After circling the bases, a grinning Piazza – "I felt like there was a monkey off my back," he said – was greeted by the entire Mets roster atop the steps of the dugout. Hugging several teammates, including team captain John Franco, Piazza then emerged from the dugout to give a sparse but loud crowd the curtain call they lusted for.
"I'm so proud," Piazza said. "I'm proud to be in that company. There are some great catchers who've played this game. It's like a fraternity."
Clearly, this record meant a lot not only to Piazza, but to his family and friends as well. His father, Vince, was at Shea Tuesday but missed the record-breaking blast Wednesday, a bit of a let-down after following Piazza to Chicago, Los Angeles and San Diego in pursuit of history.
"My parents have always been so supportive," Piazza said. "[The record pursuit] has been frustrating at times. I think that's what makes it so special to me. I've seen the complete spectrum – the good and the bad – playing here [in New York]. I wouldn't trade any of it in."
The record had seemed to have taken on a life of its own around the Mets, despite the fact that it didn't exactly have the sex appeal of Hank Aaron's 755 career homers, Ted Williams' .406 average or Joe DiMaggio's 56-game hitting streak.
Those are numbers of legend that any baseball fan worth his salt could recite off-hand; until Piazza closed the gap, perhaps the only person who really knew about Fisk's 351 home runs as a catcher was the former Red Sox and White Sox catcher himself.
Don't tell that to Piazza.
"It's something I'm so proud of," Piazza said. "To do that, you have to stay healthy and be somewhat consistent.

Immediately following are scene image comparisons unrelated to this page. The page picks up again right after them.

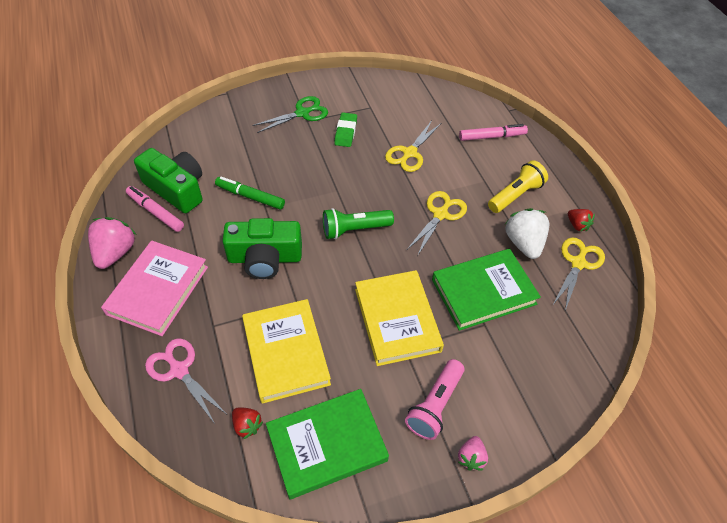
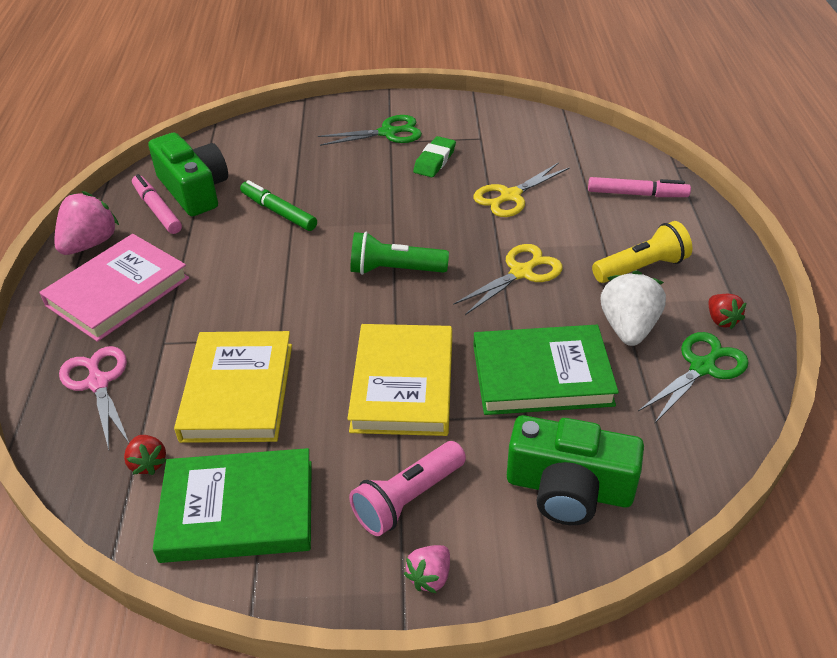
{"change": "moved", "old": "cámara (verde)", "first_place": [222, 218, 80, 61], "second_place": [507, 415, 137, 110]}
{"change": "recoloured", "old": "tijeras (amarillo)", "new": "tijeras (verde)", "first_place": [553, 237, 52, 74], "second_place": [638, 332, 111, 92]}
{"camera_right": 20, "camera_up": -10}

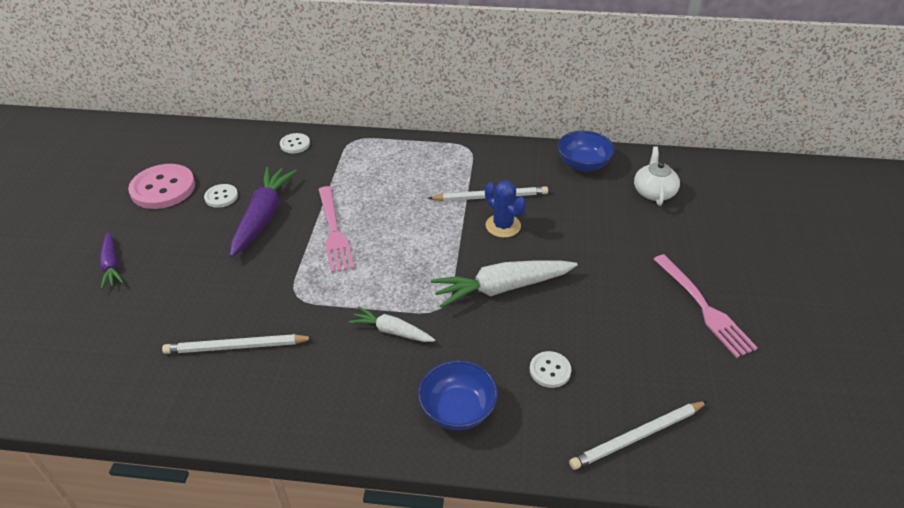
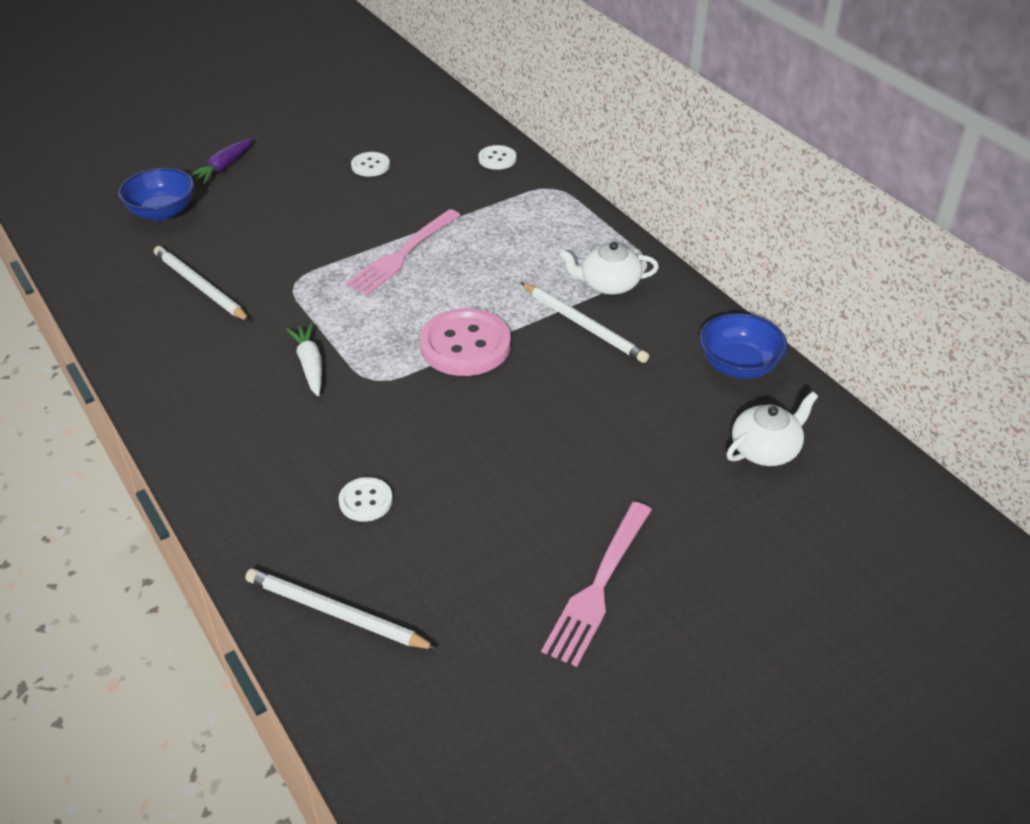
{"change": "moved", "old": "cuenco (azul)", "first_place": [418, 360, 80, 70], "second_place": [118, 168, 76, 53]}
{"change": "moved", "old": "botón (rosa)", "first_place": [128, 164, 67, 45], "second_place": [419, 308, 92, 68]}
{"change": "added", "new": "tetera (blanco)", "second_place": [559, 242, 100, 53]}
{"change": "removed", "old": "zanahoria (morado)", "first_place": [230, 167, 67, 90]}
{"change": "removed", "old": "zanahoria (blanco)", "first_place": [431, 260, 147, 48]}
{"change": "removed", "old": "cactus (azul)", "first_place": [485, 180, 41, 58]}
{"camera_right": 50, "camera_up": 0}

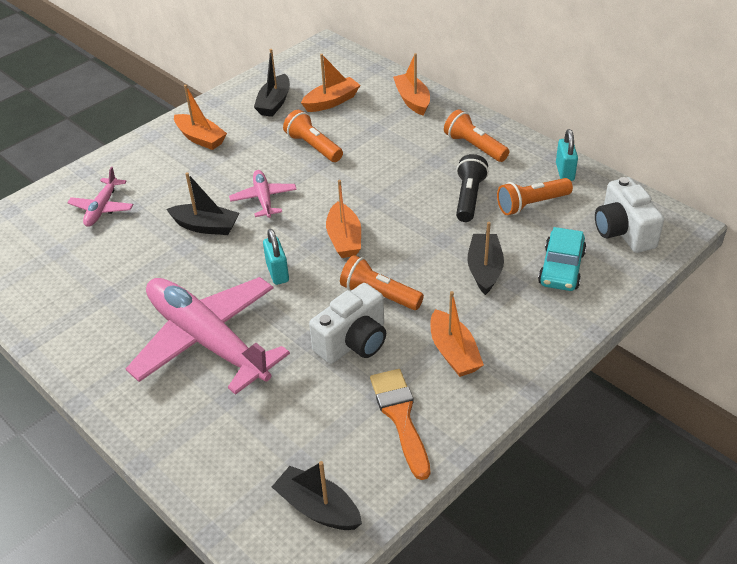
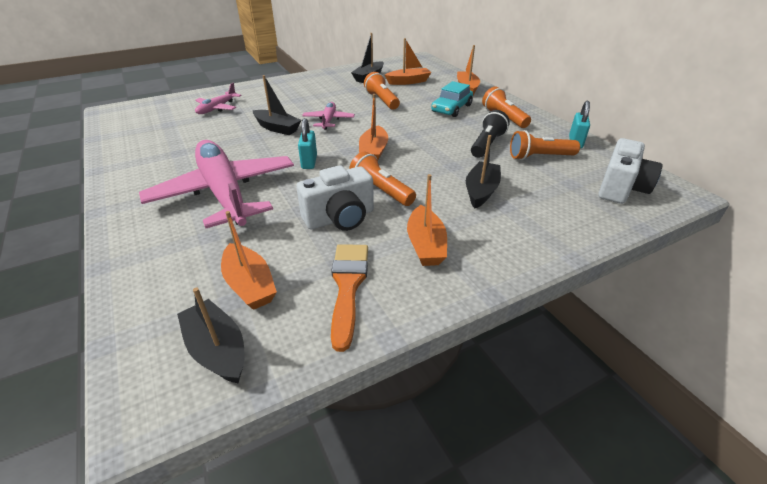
{"change": "moved", "old": "barco (naranja)", "first_place": [174, 85, 53, 65], "second_place": [221, 211, 56, 99]}
{"change": "moved", "old": "coche (turquesa)", "first_place": [538, 227, 49, 64], "second_place": [431, 81, 42, 36]}
{"change": "turned", "old": "cámara (blanco)", "first_place": [595, 177, 69, 76], "second_place": [598, 138, 64, 66], "degrees": -150}
{"camera_right": 15, "camera_up": -5}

There's a lot of injuries at that position."
In any event, Piazza's 352nd home run and all that follow will provide an interesting footnote to the text of a plaque that will someday be affixed to a wall in Cooperstown, which may have been Piazza's motivation all along.
Piazza left the Windy City without a long ball, waiting until the April 28 game at his old stomping grounds, Dodger Stadium, to park homer No. 351 as a catcher off of Los Angeles' Hideo Nomo.
Six days and a cross-country flight later, Piazza finally caught Fisk, which should be a great relief to all around the team.
With the record finally securely in Piazza's grasp, the Mets will now have to plan a ceremony at Shea Stadium involving Fisk and the Hall of Fame's Jeff Idelson – a passing of the torch, if you will – but more importantly, the Mets can now plan for a future where Piazza is the Mets' everyday first baseman.
Piazza joked with Howe that he was now "tired of catching," but for the remainder of this season, Piazza will likely continue to catch the majority of New York's games, especially with Jason Phillips beginning to hit and holding down the fort effectively at first base.
"As far as first base goes, I'm enjoying the experience," Piazza said. "I feel like I'm improving every time I go out there, and personally, it's going to help me in the later years of my career."
But whereas manager Art Howe had to respectfully hold Piazza out of any serious discussion of a full-time first base job (hey, baby steps: it was trouble enough getting Piazza down there to begin with), now the Mets have no real obstacle toward saving Piazza's legs.
It's understandable that Piazza loves to catch, and he gets a bad rap from his poor throwing to second base – everybody notices the balls that scoot into centerfield, but few recognize the fact that Piazza is considered a better pitch blocker than his widely-praised New York counterpart, Jorge Posada of the Yankees.
"I still feel like I have a lot left in the tank," Piazza said. "I feel like I can continue to help this team move forward."
Catching was the ticket that got Piazza to the major leagues after being tagged as a 62nd round draft selection, and he'll probably never totally surrender the tools of ignorance. But it's in Piazza's best interests that he inch ever so slowly toward becoming a full-time first baseman, which, with stud prospect Mike Jacobs on the horizon at Triple-A Norfolk, could come as soon as spring 2005.
For one night, however, that can all be set aside. This was a night for Piazza to celebrate the long hours of blood, sweat and tears he'd spilled on diamonds from Norristown, Pa. to Vero Beach to Flushing.
Clutching his prize souvenir, the recovered baseball, with a death grip, Piazza was enjoying his moment.
"I have so many special memories in this game," he said. "I'm just blessed."